**EXTRAIT À LIRE**

Tout au long de cette période, l’auteure garde vivant le contexte dans lequel Léopold a grandi, la famille de son enfance, ses frères et ses soeurs. Sa vie sera jalonnée de visites aux survivants de qui le lecteur aime recevoir des nouvelles. Il entretiendra la flamme familiale du mieux qu’il le peut.
L’histoire est somme toute semblable à plusieurs autres vécues à cette époque, alors pourquoi s’y intéresser autant ? Assurément pour l’attachement, lequel se tisse en douceur, par de petits gestes et des pensées du quotidien. Progressivement les liens évoluent entre le lecteur et ses familles du présent et du passé. Léopold est devenu pour moi si tangible que j’ai pleuré à chaudes larmes quand survient l’irrémédiable de la fin d’une vie. J’ai eu l’impression de perdre une personne de mon entourage, chère à mon coeur.

**TRAVAUX À RÉALISER**
**A.** Résumez en deux phrases l'extrait consacré à la vie de Léopold.
**B.** Prolongez l'extrait consacré à la vie de Léopold en reprenant après sa dernière phrase.

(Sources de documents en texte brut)
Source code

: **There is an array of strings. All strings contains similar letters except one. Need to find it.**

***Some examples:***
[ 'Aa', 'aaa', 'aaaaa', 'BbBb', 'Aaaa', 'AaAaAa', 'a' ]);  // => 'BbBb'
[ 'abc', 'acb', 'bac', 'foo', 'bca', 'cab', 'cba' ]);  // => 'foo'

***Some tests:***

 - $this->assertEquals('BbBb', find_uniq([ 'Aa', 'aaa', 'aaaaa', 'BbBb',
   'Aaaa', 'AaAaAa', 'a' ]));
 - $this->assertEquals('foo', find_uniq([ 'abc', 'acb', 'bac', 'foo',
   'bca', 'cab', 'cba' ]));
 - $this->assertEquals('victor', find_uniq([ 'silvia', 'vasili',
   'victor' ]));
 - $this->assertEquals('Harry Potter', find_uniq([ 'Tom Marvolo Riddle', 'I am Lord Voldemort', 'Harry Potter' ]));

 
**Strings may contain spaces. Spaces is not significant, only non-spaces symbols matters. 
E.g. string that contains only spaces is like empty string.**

**RÉSULTATS OBTENUS**
**A.** L'auteure garde vivant le contexte familial de l'enfance de Léopold, qui entretient la flamme familiale au fil de visites aux survivants. Bien que cette histoire ressemble à plusieurs autres vécues à cette époque, l'attachement tissé par de petits gestes et des pensées du quotidien rend Léopold si tangible que la fin de sa vie a fait pleurer à chaudes larmes la personne qui en rend compte.

**B.**
Le style de l’auteure se prête bien à une saga familiale puisqu’il s’attarde à tout détail qui donne sa couleur à l’être humain. Claude Lamarche ne tente pas de mettre de la poudre aux yeux, elle fait confiance à ses personnages pour qu’ils viennent nous chercher sur le quai d’où nous les attendons patiemment. Et ceci, encore plus habilement que dans Les têtes rousses. Ce n’est pas une lecture qui donne des frissons ou des palpitations cardiaques à chaque chapitre mais qui vous amène plutôt à vivre par les voies de l’intérieur la vie d’un voisin avec son lot de hauts et de bas.
J’ai vécu ces hauts et ces bas en même temps que cette famille parce qu'elle transpire de vérité à chaque phrase. C’est la force ultime de cette auteure, une marathonienne des histoires familiales au long cours.
9 commentaires:
Beau billet pour un très bon roman. J'ai aussi beaucoup pleuré sur le départ de Léopold mais chut...je n'en dis pas plus.
Wow,tu as vu tout ça?
Chronique d'une époque, c'est tout à fait ce que j'ai voulu. Pas plus, pas moins.
Je laisse les thriller aux autres. Ce qui m'intéresse ce sont les gens. Par le dedans.
Un grand merci.
On s'est bien lavés les yeux, n'est-ce pas Suzanne ? Un apprivoisement lent et profond mène à une telle débâcle d'émotions.
CLaude : Tu arrives tout à fait à ce que tu veux faire. Je suis heureuse que tu t'assumes encore plus maintenant, tu ne peux être une autre, le style d'une autre. Tu as pris de la maturité, tu vas plus au fond de qui tu es et cette maturité te va bien. Sois bien fière de toi.
Sur ma liste.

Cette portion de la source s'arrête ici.